» Listed entries:
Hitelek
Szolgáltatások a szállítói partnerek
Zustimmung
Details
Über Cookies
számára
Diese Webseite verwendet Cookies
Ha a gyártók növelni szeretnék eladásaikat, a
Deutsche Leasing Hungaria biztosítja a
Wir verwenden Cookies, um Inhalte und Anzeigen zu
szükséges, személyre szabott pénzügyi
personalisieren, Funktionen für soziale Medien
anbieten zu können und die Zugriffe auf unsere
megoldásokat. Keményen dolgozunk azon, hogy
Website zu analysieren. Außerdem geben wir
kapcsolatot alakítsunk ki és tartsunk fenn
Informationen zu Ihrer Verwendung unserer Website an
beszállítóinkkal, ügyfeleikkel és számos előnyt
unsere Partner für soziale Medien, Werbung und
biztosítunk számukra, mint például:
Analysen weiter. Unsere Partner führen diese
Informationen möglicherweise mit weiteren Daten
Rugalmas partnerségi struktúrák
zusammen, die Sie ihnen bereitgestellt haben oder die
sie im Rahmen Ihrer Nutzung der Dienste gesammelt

» Task to complete: Provide a verbatim copy of all the entries.

» Answer space:
Hitelek
Szolgáltatások a szállítói partnerek
Zustimmung
Details
Über Cookies
számára
Diese Webseite verwendet Cookies
Ha a gyártók növelni szeretnék eladásaikat, a
Deutsche Leasing Hungaria biztosítja a
Wir verwenden Cookies, um Inhalte und Anzeigen zu
szükséges, személyre szabott pénzügyi
personalisieren, Funktionen für soziale Medien
anbieten zu können und die Zugriffe auf unsere
megoldásokat. Keményen dolgozunk azon, hogy
Website zu analysieren. Außerdem geben wir
kapcsolatot alakítsunk ki és tartsunk fenn
Informationen zu Ihrer Verwendung unserer Website an
beszállítóinkkal, ügyfeleikkel és számos előnyt
unsere Partner für soziale Medien, Werbung und
biztosítunk számukra, mint például:
Analysen weiter. Unsere Partner führen diese
Informationen möglicherweise mit weiteren Daten
Rugalmas partnerségi struktúrák
zusammen, die Sie ihnen bereitgestellt haben oder die
sie im Rahmen Ihrer Nutzung der Dienste gesammelt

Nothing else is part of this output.